La SF-26 è sincera e competitiva, ma meno “facile” rispetto alla McLaren. Il comportamento generale è simile, tuttavia il retrotreno della rossa è leggermente meno ancorato e progressivo. Nulla di drammatico, ma sufficiente a richiedere qualche correzione in più in ingresso curva. Se si riuscirà a contenerne gli effetti collaterali, questa Ferrari potrà essere molto efficace, specie su tracciati che valorizzano la trazione e il lavoro meccanico.


Solo l’inizio di un percorso

È fondamentale ricordare che siamo davanti ai primi chilometri di monoposto completamente nuove. Tutti i team stanno ancora costruendo i propri riferimenti, esplorando mappe, assetti e correlazioni tra simulatore e pista. Le power unit avranno un ruolo centrale in questo nuovo ciclo tecnico e le gerarchie potranno evolvere rapidamente.

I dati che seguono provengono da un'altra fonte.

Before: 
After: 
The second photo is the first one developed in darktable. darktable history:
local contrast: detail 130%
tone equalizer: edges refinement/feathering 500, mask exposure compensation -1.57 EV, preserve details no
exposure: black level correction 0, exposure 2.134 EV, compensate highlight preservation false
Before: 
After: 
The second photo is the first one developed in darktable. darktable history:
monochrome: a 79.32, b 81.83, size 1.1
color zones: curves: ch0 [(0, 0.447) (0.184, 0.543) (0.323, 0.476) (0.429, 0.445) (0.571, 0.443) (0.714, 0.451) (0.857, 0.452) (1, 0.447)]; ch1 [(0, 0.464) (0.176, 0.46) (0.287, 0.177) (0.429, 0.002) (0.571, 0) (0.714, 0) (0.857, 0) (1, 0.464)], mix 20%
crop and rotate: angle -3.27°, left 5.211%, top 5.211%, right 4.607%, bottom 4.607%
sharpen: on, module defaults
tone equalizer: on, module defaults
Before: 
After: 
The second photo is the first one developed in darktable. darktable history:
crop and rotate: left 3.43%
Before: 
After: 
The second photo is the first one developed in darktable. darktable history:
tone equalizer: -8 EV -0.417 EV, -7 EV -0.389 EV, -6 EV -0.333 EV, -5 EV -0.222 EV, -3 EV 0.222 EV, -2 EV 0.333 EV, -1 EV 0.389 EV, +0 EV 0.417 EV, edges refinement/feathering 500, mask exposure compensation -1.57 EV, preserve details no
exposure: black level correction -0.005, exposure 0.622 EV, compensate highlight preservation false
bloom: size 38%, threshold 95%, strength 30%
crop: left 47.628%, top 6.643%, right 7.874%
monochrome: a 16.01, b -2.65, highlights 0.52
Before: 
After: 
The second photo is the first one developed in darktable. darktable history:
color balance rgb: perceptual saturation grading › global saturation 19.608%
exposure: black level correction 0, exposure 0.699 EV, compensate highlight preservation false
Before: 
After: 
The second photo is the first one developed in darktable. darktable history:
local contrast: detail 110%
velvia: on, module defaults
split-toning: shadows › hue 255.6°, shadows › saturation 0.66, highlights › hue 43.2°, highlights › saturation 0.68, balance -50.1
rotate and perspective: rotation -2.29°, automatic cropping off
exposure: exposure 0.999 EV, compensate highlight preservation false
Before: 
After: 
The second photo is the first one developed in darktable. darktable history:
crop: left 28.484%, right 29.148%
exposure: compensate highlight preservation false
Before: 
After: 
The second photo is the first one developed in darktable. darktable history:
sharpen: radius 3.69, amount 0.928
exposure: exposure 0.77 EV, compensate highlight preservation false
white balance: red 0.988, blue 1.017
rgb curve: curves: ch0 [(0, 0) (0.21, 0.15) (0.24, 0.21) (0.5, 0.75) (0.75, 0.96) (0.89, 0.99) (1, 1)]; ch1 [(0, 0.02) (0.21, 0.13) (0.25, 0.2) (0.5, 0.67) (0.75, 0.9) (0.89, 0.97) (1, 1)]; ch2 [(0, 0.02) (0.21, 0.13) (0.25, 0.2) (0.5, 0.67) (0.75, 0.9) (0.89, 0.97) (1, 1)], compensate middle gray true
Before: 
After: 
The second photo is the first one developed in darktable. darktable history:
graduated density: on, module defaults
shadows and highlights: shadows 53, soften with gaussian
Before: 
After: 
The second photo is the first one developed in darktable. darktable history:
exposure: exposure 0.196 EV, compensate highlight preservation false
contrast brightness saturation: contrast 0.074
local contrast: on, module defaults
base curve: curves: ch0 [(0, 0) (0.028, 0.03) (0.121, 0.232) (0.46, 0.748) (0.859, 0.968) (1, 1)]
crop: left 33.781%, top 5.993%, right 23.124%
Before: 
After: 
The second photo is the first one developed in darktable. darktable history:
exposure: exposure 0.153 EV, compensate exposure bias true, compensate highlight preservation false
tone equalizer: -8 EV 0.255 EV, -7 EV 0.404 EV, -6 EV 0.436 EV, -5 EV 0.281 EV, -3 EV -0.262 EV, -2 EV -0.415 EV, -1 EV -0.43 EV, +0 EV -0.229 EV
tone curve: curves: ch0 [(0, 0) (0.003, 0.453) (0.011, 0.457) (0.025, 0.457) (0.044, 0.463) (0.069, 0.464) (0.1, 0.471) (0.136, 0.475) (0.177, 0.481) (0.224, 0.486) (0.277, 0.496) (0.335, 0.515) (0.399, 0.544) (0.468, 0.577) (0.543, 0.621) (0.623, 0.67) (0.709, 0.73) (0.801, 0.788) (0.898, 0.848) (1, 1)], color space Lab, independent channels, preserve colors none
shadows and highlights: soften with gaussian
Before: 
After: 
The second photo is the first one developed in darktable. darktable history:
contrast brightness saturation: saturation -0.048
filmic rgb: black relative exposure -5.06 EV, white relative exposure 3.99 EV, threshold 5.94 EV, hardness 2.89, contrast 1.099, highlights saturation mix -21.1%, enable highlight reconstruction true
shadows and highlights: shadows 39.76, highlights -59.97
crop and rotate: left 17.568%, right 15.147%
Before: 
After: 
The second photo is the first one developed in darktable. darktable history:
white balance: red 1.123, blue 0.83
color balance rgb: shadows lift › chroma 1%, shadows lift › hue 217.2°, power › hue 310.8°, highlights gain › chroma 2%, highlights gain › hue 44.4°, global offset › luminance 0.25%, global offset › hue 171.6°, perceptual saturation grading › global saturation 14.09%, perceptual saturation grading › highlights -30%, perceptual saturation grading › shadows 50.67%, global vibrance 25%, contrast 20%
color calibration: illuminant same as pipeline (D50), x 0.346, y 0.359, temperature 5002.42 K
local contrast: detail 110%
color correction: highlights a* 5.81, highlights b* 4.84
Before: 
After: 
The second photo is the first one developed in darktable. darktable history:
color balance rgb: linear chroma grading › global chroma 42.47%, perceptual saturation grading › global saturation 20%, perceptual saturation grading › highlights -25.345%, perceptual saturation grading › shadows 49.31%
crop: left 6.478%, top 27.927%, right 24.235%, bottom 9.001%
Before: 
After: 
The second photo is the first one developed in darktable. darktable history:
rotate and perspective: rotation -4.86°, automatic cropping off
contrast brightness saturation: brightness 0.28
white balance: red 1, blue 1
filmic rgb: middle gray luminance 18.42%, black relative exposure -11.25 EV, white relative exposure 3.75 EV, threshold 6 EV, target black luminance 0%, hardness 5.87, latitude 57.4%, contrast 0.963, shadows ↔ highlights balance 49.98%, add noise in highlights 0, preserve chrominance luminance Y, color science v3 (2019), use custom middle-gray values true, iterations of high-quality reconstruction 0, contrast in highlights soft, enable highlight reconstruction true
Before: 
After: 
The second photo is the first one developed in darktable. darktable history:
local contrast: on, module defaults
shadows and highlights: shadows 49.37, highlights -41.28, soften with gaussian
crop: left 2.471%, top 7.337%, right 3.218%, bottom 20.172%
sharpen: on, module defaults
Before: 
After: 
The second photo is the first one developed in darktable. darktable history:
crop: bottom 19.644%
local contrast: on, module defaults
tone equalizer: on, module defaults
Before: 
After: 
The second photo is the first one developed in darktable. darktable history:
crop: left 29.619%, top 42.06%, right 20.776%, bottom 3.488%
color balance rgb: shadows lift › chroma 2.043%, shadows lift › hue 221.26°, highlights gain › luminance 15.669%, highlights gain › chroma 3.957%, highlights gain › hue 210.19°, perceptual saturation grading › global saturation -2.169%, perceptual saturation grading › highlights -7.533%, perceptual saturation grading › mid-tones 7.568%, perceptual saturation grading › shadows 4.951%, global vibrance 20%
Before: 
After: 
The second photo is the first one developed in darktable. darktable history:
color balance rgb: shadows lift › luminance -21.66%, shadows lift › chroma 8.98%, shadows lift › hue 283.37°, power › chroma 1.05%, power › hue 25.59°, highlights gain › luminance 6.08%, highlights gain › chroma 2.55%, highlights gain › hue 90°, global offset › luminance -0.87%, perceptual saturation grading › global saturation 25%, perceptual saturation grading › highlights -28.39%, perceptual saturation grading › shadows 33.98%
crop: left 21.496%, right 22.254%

Resta però una considerazione: quando si è di fronte a un progetto così inedito, è difficile “nascondersi” del tutto. Per capire il potenziale reale di una vettura occorre spingere, testare, rischiare.


Siamo solo all’alba della stagione, ma le prime personalità tecniche iniziano già a emergere. E, come sempre, sarà la pista a raccontare la verità definitiva.